Light scatter can be employed to remove debris and doubletsCellular light scatter properties are an important tool when setting up any good flow cytometry experiment, as it can help to remove events that may skew results and thus the conclusions garnished from the experiment. The gating strategy used in this experiment (Figure 1a) displays this importance with 11.8% of total events (black dots) gated out in the P1 gate which is mostly debris of low size (forward scatter). The population remaining contains both the RAW and Jurkat cell populations within them, but there are still likely clumps and doublets that may skew data, especially in experiments looking for co-expression or other double-positive events since two single positive cells may appear as a double positive event if not gated out properly. To achieve this, cells with a low ratio of forward scatter area vs height are gated out (P2, red dots). When two cells are counted as a single event, their area to height ratio will be roughly twice that of a single cell event pulling the respective dot out of the bottom of the P2 gate and disregarding it from the dataset. In the mixed population, this removes an additional 12.4% of total events captured for a total of 24.2% of events removed with 52.8% and 20.7% of events removed for RAW and Jurkat only samples respectively (Figure 1b). Removing these events makes the dataset and thus and conclusions made more robust.

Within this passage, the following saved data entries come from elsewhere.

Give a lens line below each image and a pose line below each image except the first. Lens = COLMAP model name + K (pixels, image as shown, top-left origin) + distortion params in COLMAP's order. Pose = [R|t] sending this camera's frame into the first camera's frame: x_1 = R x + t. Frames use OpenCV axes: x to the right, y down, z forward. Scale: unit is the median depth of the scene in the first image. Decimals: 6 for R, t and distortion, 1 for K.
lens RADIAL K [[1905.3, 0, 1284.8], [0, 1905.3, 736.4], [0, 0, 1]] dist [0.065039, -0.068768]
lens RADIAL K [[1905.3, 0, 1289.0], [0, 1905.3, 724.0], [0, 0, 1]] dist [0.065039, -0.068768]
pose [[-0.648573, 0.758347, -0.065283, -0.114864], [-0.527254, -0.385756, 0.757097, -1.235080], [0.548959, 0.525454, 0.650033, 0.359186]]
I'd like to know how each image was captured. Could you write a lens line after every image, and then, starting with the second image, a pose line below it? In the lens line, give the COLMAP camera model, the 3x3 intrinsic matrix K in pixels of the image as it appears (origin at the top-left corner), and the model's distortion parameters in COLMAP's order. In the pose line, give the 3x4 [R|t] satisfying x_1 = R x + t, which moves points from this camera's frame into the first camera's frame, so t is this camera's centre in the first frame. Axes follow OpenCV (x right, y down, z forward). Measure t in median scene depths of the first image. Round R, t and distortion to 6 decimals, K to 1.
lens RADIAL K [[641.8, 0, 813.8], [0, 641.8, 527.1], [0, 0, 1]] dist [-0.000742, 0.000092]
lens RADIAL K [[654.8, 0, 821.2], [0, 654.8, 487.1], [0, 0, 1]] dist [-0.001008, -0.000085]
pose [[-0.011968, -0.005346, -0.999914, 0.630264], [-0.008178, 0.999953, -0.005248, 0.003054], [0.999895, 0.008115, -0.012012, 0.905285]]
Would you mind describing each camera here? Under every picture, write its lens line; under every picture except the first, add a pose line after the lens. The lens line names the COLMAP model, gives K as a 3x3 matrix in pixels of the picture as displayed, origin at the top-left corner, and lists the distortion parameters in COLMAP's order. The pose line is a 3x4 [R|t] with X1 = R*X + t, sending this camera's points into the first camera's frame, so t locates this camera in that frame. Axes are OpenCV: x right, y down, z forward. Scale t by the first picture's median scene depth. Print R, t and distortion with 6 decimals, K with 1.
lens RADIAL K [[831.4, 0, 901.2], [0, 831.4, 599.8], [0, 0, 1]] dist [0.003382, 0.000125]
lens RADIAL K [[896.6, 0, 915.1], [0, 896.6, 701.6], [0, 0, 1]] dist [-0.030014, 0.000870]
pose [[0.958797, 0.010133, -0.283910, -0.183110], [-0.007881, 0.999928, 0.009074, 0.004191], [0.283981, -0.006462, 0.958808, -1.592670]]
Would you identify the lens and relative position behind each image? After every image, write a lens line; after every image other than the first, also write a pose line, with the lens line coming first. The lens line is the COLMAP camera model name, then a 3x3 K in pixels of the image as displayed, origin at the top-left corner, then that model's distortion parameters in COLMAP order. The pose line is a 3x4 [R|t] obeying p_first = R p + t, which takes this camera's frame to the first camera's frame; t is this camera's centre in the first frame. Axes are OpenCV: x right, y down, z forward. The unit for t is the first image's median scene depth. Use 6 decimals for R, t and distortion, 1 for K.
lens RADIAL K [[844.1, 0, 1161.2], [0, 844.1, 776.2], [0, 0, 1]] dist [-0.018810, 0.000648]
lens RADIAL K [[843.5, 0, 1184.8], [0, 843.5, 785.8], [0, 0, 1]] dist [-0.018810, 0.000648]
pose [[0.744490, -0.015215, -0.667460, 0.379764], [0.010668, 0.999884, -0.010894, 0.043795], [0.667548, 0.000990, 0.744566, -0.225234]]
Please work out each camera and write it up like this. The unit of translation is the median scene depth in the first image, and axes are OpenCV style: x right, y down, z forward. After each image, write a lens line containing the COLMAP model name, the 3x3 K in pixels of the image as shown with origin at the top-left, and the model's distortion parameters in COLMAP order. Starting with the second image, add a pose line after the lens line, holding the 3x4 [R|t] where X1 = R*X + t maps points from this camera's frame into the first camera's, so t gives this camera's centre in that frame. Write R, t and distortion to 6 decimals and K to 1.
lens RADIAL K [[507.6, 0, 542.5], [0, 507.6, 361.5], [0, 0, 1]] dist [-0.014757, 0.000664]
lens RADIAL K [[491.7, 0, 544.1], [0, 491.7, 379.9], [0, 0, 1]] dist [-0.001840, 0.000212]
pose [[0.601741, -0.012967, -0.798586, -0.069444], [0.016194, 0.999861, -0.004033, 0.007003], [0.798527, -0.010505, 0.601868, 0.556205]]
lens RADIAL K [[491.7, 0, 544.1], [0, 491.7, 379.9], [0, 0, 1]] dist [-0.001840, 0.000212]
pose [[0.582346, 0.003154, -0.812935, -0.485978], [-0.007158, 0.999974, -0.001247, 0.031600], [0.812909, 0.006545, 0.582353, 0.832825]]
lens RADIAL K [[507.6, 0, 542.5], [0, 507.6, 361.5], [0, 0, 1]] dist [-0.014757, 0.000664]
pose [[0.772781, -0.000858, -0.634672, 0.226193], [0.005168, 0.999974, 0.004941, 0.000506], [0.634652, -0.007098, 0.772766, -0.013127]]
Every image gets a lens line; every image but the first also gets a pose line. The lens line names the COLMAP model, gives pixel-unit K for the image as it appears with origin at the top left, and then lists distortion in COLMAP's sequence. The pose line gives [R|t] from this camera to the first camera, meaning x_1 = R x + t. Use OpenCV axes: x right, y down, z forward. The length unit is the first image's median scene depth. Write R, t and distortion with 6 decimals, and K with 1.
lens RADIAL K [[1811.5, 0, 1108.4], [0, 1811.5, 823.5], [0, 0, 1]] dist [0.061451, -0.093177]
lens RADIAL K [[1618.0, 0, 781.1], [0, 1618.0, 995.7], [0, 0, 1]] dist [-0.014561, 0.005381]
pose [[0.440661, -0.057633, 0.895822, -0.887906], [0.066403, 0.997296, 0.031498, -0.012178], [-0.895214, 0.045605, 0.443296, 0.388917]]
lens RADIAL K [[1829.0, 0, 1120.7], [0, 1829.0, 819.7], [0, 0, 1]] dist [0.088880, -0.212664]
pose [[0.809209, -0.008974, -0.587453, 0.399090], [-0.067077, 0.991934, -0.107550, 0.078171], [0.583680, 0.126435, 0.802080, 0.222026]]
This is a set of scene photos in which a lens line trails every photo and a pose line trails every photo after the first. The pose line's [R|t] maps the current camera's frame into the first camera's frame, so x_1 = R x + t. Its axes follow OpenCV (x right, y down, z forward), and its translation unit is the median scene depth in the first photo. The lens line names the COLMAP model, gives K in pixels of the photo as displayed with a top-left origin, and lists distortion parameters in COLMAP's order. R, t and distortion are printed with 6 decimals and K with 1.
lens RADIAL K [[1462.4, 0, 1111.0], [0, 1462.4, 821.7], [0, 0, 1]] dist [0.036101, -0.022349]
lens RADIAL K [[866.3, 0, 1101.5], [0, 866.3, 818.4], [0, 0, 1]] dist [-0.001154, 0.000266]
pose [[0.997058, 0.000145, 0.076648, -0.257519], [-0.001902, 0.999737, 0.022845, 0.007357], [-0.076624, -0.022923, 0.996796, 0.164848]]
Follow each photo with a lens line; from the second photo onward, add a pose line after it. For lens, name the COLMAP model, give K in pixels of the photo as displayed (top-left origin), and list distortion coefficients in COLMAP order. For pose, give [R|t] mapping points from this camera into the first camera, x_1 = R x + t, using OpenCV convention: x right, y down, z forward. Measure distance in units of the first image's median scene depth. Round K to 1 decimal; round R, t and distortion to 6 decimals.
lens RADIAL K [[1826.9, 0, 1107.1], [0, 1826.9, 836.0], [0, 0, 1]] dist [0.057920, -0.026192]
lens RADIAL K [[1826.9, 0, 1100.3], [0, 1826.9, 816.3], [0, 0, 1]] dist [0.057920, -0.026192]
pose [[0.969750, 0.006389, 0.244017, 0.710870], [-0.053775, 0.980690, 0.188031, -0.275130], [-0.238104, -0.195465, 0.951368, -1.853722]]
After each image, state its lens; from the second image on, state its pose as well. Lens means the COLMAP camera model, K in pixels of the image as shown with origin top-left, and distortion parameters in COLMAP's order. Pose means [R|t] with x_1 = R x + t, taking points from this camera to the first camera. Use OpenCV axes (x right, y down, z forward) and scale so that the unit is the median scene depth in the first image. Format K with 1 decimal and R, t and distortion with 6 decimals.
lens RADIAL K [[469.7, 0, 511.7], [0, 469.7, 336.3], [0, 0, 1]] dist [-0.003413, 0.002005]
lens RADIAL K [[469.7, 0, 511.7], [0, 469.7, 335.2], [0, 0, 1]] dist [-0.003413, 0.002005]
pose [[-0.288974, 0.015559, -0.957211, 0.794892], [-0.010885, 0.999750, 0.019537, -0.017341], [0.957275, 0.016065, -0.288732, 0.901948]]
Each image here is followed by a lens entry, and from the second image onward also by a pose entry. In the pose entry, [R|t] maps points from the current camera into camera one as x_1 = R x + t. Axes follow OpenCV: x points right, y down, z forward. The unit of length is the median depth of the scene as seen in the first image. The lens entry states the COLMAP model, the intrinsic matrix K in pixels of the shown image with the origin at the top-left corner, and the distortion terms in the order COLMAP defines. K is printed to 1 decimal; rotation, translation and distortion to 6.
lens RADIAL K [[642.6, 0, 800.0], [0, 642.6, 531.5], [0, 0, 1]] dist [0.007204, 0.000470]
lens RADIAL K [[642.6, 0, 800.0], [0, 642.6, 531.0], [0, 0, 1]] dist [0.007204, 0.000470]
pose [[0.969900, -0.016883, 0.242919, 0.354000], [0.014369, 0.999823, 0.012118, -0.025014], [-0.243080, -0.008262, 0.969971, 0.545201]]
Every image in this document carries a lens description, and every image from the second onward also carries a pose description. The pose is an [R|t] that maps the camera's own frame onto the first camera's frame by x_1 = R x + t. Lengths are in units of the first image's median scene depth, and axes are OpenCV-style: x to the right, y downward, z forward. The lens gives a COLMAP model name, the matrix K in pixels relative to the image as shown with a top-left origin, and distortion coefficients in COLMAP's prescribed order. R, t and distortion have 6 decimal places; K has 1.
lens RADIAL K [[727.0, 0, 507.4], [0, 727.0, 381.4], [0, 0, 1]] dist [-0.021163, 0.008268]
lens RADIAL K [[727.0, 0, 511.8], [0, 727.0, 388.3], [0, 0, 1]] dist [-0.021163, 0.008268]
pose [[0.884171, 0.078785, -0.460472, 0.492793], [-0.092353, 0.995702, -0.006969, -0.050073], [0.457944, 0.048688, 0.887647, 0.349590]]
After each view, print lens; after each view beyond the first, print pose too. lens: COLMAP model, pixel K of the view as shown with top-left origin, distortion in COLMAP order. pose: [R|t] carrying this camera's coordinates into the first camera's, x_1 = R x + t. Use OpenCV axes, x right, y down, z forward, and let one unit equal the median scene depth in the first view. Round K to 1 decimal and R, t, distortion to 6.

Figure 1. Light scatter profiles of RAW and Jurkat cell lines. a) Gating strategies on a mixed RAW and Jurkat cell population included excluding low side scatter and forward scatter events (P1 red and green). High FSC area to FSC height ratio events (red) were then excluded from this population to yield a population for final analysis (green). b) Forward and side scatter plots for post-gated RAW macrophage, Jurkat T- lymphocytes and a mixed population containing both cultures. Proportion of total captured events remaining for analysis is indicated at the top right of each plot.


Light scatter can be used to distinguish distinct cell populations
Light scatter can also be used to distinguish cell populations that are morphologically different by relative size measured by forward scatter, or relative internal complexity measured by side scatter.
We saw that the RAW macrophage sat, on average, at a lower forward scatter than the Jurkat cells indicating that they are on average smaller, although the Jurkat only population had proportion of cells that sat at the smaller range of RAW cells (figure 1b). These could be apoptotic cells and could possibly be gated out by a viability assay. Unfortunately, the use of some kind of fluorescent marker would be needed to separate these two cell populations in flow analysis because of their overlapping forward and side scatter profiles.